Angeline “Angie” Mead says Department of Homeland Security officials violated her Fourth Amendment rights after an officer allegedly shot her in the right eye with a “high velocity projectile” during a downtown Portland protest, according to a lawsuit filed Monday in U.S. District Court.
The injury came amid a wave of munitions deployed by the feds into protesters’ faces during the summer of 2020. Mead is a Black Lives Matter supporter who attended a protest in downtown Portland on July 26, according to the lawsuit.
As federal agents herded protesters away from the Mark O. Hatfield U.S. Courthouse, the complaint alleges, Mead, who was wearing swim goggles, turned her head in the direction of federal law enforcement officers approaching her from behind.

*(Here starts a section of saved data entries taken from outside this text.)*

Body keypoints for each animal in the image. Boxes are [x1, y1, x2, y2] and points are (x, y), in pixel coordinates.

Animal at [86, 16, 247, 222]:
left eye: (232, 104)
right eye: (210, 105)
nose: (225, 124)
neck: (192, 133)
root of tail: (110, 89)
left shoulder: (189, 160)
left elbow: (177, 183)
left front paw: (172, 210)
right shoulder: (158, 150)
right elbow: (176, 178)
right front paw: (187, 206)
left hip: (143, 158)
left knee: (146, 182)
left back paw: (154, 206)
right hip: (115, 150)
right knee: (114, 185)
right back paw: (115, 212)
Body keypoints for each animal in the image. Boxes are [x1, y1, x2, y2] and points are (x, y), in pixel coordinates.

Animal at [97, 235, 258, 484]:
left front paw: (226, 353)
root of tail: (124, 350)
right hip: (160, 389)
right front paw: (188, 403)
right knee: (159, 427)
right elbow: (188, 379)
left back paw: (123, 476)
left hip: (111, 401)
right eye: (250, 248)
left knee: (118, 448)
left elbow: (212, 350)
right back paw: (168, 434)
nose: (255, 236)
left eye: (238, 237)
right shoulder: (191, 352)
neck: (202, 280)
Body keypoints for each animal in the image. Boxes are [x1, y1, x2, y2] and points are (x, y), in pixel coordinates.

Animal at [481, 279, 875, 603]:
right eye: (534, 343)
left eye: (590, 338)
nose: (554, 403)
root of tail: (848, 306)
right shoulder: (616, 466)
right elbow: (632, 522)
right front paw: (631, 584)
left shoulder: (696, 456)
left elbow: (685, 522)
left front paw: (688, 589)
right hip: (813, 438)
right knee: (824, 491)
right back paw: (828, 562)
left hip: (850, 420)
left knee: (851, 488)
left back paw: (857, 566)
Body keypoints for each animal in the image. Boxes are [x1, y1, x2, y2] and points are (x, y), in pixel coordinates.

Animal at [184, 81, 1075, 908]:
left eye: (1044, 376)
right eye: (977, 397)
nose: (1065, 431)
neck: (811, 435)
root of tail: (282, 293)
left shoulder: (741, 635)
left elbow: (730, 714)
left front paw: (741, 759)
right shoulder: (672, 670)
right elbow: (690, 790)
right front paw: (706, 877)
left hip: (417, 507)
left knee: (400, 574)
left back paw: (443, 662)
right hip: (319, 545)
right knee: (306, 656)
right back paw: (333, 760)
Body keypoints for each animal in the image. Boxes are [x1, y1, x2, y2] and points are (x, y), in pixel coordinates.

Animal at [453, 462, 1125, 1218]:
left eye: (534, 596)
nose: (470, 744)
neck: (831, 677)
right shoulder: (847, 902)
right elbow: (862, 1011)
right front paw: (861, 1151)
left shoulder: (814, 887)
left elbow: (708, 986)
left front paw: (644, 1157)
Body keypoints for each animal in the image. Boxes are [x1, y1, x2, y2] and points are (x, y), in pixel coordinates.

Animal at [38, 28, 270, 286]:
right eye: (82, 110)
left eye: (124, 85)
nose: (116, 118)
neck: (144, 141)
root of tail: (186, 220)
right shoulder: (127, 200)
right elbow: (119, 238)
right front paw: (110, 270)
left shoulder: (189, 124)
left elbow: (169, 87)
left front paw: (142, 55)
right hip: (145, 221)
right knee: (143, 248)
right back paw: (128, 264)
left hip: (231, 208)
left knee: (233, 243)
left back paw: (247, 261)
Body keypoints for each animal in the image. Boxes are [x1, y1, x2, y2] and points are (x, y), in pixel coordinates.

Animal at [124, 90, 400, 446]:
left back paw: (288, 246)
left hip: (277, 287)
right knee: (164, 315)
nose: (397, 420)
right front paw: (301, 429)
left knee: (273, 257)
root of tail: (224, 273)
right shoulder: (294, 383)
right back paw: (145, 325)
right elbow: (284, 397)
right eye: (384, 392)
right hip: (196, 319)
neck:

A federal agent standing about 20 feet away then shot her in the right eye “without cause or warning,” her attorneys allege.
“Terrified, Mead immediately lost all vision in her right eye and thought she lost her eye entirely,” Mead’s lawyers said Monday. “[S]he felt blood running down her face as friends called out for a medic. When a medic finally arrived to quickly examine her injuries, he asked if her eyes were ‘different colors’ which increased Mead’s fear she might be permanently blinded.”
Mead was then rushed to the emergency room at Oregon Health & Science University, the complaint says. During a follow-up exam on July 29, she was diagnosed with a “vitreous hemorrhage of the right eye and traumatic iritis.” She then underwent laser retinopexy surgery to repair a round hole in her retina, the lawsuit says.
Mead’s injury occurred at the height of nightly protests around the federal courthouse in downtown Portland last summer. Each night, protesters gathered at the metal fence surrounding the courthouse, sometimes trying to tear it down. Federal agents dispatched by then-President Donald Trump repeatedly fired projectiles at the heads of people in the crowd.
In the week WW spent on the scene, we observed two people tended to by medics after head injuries. It’s not clear if Mead was one of them.
The lawsuit alleges that the federal agent, identified as “John Doe 62,” violated her Fourth Amendment rights.
“At all times material Plaintiff had a protected liberty interest under the Fourth Amendment not to be subjected to an unreasonable seizure of her person through the application of undue, unnecessary, and excessive force,” the complaint says. “Defendant John Doe 62 seized plaintiff through the application force and such use of force was unreasonable, unnecessary and excessive and violated plaintiff’s rights under the Fourth Amendment.”
The lawsuit also names federal officials as defendants, including DHS regional director Gabriel Russell, DHS deputy director for operations Allen Scott Jones, U.S. Customs and Border Protection acting Commissioner Mark Morgan, and Federal Protective Service deputy director Richard “Kris” Cline.